Friday, March 4, 2016

Rajan Menon's "The Conceit of Humanitarian Intervention"

Rajan Menon is the Anne and Bernard Spitzer Professor of Political Science, City College of New York/City University of New York, and a Senior Research Scholar at the Saltzman Institute of War and Peace Studies, Columbia University.

He applied the “Page 99 Test” to his new book, The Conceit of Humanitarian Intervention, and reported the following:
Well, one page: quite a challenge. But I'd say page 16 sums up some key ideas in the book much better than page 99 does.

Page 16 doesn't capture all of the many senses in which I use the word "conceit" (the attitude that gets humanitarian intervention into moral and practical quandaries--and worse); but it does summarize some key points.​

Page 99 begins to tell of our history with Suharto, who with our knowledge and arms (and Britain's and Australia's), killed over 600,000 people between 1965-1990--500,000 of them in 1965 alone. So that page provides a historical example to illustrate a point (double standards and humanitarian intervention, which invokes a singular standard) but does not get into the point itself.

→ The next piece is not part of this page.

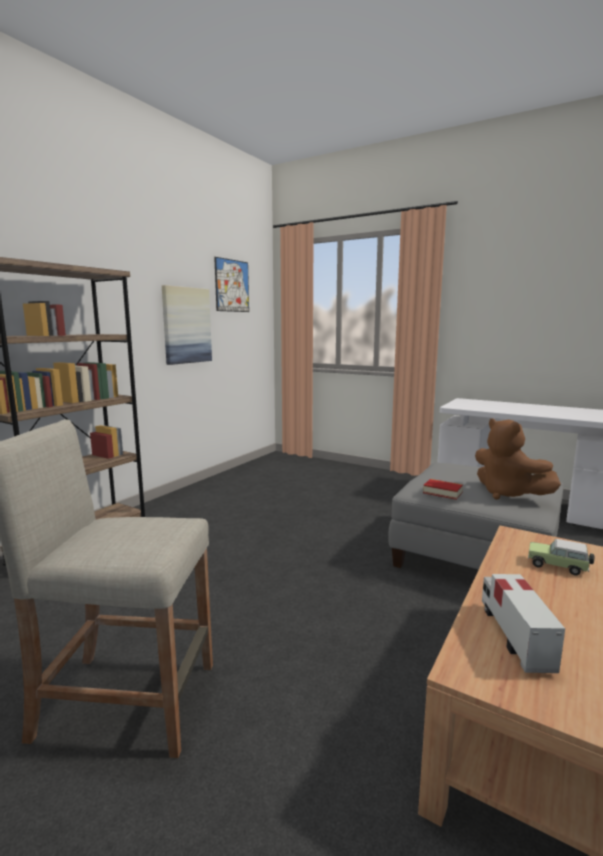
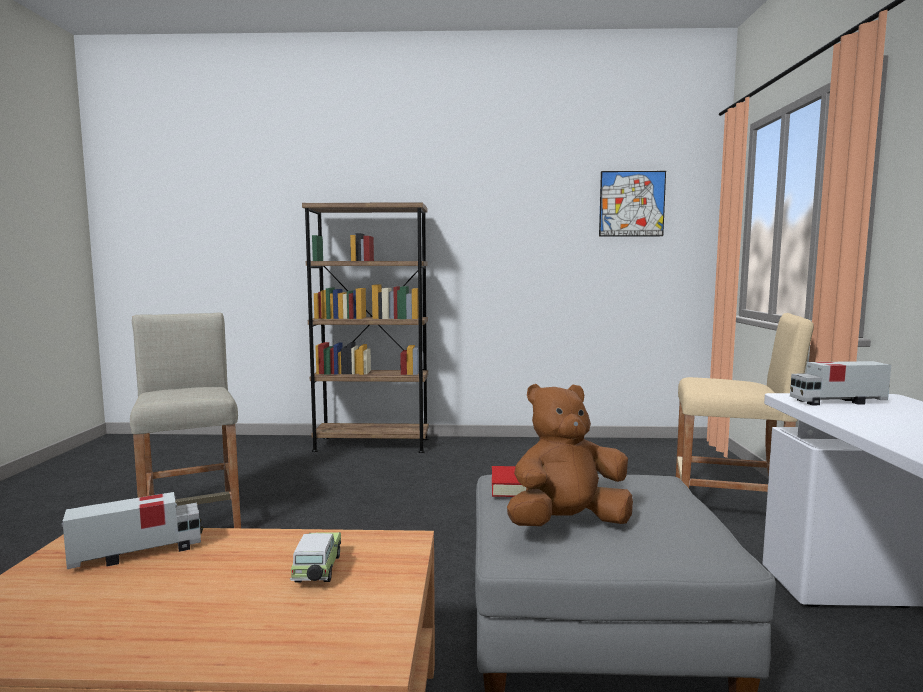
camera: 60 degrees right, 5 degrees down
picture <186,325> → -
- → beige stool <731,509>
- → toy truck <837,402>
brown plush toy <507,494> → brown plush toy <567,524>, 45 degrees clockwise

As for the thesis of the book, in brief, it's this: The idea that there can be a plan of action for intervening in countries that is effective, consistent, and commands considerable legitimacy in the world is false, even though the proponents of humanitarian intervention insist that all of this is not just possible in theory but feasible today. States do intervene to prevent the slaughter of innocents but only when they can do so with no deaths among their soldiers--hence the resort to airpower: Bosnia, Kosovo, Libya--and ​they don't have to act against friendly or allied states. In many instances they have been all too willing to look the other way. As a rule, states tend to use interventions for strategic purposes, although they dress them up in noble and ethical garb. Western democracies, their liberal principles notwithstanding, have cooperated with all manner of vicious regimes (and still do). States are also quite willing to do nothing (or next to nothing) when mass killings take place: consider Iraq (1988), Indonesia (1965), East Timor (1975 and several years thereafter) Rwanda, Syria, Darfur, East Pakistan (1971), Cambodia (1975-78), and the Kurdish regions of Turkey, for example. Finally, knocking over a cruel regime is one thing; building a decent replacement, as Libya shows, is quite another. This is why I titled the book The Conceit of Humanitarian Intervention.